KRL RSS parser: Handle encoding issues?

2019-07-21 03:32发布

问题:

I'm importing an RSS feed from Tumblr into a Kynetx app. It appears that the RSS feed has some encoding issues, as apostrophes appear like this:

The feed (which you can find here) claims to be encoded in UTF-8.

Is there a way to specify the encoding or else replace those characters with regular apostrophes?

回答1:

While not optimal, you could try to catch these encodings and replace them with the UTF-8 standard:

newstring = oldstring.replace(re/’/\'/);

This appears to be a case of a service that specifies UTF-8, but does't explicitly enforce it. I uploaded an image of the RSS feed that you provided. For comparison, I cut and pasted the text into a notepad document and then typed in the same text from my keyboard.

I don't know if you can tell from the image, but the apostrophe that is mangled is different from the apostrophe that is generated by my UTF-8 browser.

I suspect that this post was submitted via a Windows client. If you look at your encoding options, you will see an option for Western (Windows-1252).

Windows-1252 is a legacy encoding from windows that resembles ISO 8859-1, but substitutes some of their own characters for control characters in the ANSI standard and changes the location in the codepage of others.

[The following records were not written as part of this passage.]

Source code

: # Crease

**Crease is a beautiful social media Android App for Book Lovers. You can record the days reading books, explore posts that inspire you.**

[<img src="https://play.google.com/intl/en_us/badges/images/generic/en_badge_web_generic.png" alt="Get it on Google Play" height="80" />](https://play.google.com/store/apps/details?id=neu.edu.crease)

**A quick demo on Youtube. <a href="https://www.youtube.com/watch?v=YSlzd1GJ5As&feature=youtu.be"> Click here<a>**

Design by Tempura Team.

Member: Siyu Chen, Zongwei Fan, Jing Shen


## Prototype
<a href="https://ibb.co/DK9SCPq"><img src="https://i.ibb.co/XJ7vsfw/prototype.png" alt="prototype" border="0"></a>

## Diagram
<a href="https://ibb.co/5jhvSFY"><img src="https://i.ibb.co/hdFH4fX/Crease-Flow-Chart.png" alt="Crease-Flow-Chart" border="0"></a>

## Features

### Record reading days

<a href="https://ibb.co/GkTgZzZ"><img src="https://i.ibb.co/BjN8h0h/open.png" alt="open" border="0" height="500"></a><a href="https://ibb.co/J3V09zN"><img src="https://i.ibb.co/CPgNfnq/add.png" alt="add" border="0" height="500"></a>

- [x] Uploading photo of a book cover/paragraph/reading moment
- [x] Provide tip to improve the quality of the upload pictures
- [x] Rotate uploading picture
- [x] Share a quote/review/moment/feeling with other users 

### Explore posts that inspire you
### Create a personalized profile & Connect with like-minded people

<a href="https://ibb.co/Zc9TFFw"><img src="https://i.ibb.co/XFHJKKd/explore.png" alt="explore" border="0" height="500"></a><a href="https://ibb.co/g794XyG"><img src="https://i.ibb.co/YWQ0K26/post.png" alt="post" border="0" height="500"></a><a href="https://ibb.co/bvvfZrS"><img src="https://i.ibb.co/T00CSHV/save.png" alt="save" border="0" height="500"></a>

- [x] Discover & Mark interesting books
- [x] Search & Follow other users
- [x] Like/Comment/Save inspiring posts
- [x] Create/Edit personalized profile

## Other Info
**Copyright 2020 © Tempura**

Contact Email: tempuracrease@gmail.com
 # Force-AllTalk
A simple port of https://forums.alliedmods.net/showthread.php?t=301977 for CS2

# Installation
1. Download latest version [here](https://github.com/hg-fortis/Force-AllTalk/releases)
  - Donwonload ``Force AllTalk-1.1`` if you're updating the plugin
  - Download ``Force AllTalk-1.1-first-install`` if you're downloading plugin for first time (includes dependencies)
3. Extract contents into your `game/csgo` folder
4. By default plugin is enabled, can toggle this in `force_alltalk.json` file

A couple of quotes from the wikipedia page that I cite above:

It is very common to mislabel Windows-1252 text data with the charset label ISO-8859-1. Many web browsers and e-mail clients treat the MIME charset ISO-8859-1 as Windows-1252 characters in order to accommodate such mislabeling

Many Microsoft programs, such as Word will automatically substitute Windows-1252 characters when standard ASCII characters are entered, such as for "smart quotes" (e.g. substituting ’ for the apostrophe in a contraction) or substituting © for the three characters '(c)'.

KRL supports all of the language charsets supported by UTF-8, so it supports multi-byte international characters natively; however, that comes at the expense of being able to fudge encodings that is possible when you only have ISO-8859-1 or Windows-1252 to choose from.